Gee. I remember people having issues with forcing the SEGV at
pagefault time. It _is_ a behaviour change: the application might be
about to free up some disk space, so the msync() would have succeeded
anyway.

iirc another issue was that the standards (posix?) don't anticipate
getting a SEGV in response to ENOSPC. There might have been other
concerns - it's all foggy now.


Our general answer to this overall problem is: "run msync() and check
the result". That's a bit weaselly, but it's not a _bad_ answer.
After all, there might be an EIO as well! So a good application should
be checking for both ENOSPC and EIO. Your patches only address the
ENOSPC.


2010-10-12 23:15:09

by Jan Kara

[permalink] [raw]
Subject: Re: [PATCH RFC 0/3] Block reservation for ext3

On Mon 11-10-10 14:59:45, Andrew Morton wrote:
> On Mon, 11 Oct 2010 16:28:13 +0200
> Jan Kara <[email protected]> wrote:
>
> > On Sat 09-10-10 14:03:58, Ted Ts'o wrote:
> > > On Sat, Oct 09, 2010 at 02:12:24AM +0200, Jan Kara wrote:
> > > >
> > > > currently, when mmapped write is done to a file backed by ext3, the
> > > > filesystem does nothing to make sure blocks will be available when we need
> > > > to write them out.
>
> I thought we'd actually fixed this. I guess we didn't. I think what
> we did do was to ensure that a subsequent fsync()/msync() would
> reliably report the data loss (has anyone tested this in the past few
> years??). This is something, but it's quite lame.
Yes, that's what we do these days - we set bit in address space in
generic_writepages() and the nearest syncing function (in fact the first
caller of filemap_fdatawait()) will get the error. It's kind of suboptimal,
that if e.g. sys_sync() runs before you manage to call fsync(), you've just
lost the chance to see possible error. So I agree the current interface is
lame (but not that I would know better at least for EIO handling)...

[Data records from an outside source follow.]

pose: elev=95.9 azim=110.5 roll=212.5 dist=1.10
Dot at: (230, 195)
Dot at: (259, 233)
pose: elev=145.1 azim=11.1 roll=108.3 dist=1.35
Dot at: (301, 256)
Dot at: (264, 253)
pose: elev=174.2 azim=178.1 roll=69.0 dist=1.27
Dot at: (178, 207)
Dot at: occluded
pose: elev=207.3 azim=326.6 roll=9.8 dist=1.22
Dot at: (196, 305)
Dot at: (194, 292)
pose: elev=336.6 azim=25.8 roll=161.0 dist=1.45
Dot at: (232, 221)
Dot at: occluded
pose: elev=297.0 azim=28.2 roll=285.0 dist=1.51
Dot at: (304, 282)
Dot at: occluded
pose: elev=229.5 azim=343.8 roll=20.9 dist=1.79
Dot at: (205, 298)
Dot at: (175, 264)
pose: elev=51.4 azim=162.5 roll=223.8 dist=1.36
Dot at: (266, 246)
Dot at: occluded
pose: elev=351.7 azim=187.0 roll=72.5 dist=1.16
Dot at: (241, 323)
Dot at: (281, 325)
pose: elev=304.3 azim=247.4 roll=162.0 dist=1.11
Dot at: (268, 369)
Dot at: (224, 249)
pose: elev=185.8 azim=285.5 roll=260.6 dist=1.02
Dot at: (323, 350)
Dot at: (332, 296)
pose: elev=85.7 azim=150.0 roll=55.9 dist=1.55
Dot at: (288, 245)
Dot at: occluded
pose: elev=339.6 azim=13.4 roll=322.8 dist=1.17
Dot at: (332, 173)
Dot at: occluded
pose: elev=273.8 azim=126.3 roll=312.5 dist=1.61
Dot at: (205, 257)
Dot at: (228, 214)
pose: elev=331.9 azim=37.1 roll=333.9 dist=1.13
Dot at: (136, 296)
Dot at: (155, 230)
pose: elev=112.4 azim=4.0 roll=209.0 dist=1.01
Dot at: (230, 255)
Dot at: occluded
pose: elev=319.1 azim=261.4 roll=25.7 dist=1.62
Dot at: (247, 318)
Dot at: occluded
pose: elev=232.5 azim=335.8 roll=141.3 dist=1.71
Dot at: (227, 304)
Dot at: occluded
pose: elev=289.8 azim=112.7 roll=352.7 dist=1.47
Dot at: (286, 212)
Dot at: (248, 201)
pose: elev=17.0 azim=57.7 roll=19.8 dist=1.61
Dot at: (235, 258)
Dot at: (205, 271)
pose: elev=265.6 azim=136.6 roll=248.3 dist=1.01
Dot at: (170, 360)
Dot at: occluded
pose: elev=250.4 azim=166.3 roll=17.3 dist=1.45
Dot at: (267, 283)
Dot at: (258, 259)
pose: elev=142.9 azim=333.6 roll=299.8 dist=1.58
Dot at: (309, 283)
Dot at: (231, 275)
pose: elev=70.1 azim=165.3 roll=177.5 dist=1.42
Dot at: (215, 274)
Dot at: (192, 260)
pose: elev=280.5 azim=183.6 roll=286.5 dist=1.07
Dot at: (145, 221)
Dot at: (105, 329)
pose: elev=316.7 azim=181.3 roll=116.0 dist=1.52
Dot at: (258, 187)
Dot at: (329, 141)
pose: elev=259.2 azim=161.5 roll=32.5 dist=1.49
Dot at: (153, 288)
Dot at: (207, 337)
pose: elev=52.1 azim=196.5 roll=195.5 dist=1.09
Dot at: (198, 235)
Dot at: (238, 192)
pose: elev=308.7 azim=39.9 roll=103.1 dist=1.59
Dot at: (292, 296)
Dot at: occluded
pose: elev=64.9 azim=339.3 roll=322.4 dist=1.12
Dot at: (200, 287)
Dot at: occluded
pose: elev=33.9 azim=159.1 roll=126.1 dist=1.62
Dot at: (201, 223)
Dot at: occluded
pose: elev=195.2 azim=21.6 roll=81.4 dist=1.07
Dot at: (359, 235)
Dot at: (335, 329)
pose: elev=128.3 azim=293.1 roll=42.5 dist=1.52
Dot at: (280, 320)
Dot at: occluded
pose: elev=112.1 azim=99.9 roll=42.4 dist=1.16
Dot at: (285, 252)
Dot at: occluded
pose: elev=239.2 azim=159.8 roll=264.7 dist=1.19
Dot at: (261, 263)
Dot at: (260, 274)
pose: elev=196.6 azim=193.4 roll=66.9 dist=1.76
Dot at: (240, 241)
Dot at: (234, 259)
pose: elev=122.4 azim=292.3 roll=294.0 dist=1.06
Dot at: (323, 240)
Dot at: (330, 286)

> > > 2) Allocate all of the pages that are not allocated at mmap time.
> > > Since ext3 doesn't have space for an uninitialized bit, we'd have to
> > > either (2a) forcing a disk write out for all of the newly initialized
> > > pages, or (2b) keep track of the allocated disk blocks in memory, but
> > > don't actually write the block mappings to the indirect blocks until
> > > the blocks are actually written out. (This last might be just as
> > > complex, alas).
> > Doing allocation at mmap time does not really work - on each mmap we
> > would have to map blocks for the whole file which would make mmap really
> > expensive operation. Doing it at page-fault as you suggest in (2a) works
> > (that's the second plausible option IMO) but the increased fragmentation
> > and thus loss of performance is rather noticeable. I don't have current
> > numbers but when I tried that last year Berkeley DB was like two or three
> > times slower.
>
> ouch.
>
> Can we fix the layout problem? Are reservation windows of no use here?
Reservation windows do not work for this load. The reason is that the
page-fault order is completely random so we just spend time creating and
removing tiny reservation windows because the next page fault doing
allocation is scarcely close enough to fall into the small window.
The logic in ext3_find_goal() ends up picking blocks close together for
blocks belonging to the same indirect block if we are lucky but they
definitely won't be sequentially ordered. For Berkeley DB the situation is
made worse by the fact that there are several database files and their
blocks end up interleaved.
So we could improve the layout but we'd have to tweak the reservation
logic and allocator and it's not completely clear to me how.
One thing to note is that currently, ext3 *is* in fact doing delayed
allocation for writes via mmap. We just never called it like that and never
bothered to do proper space estimation...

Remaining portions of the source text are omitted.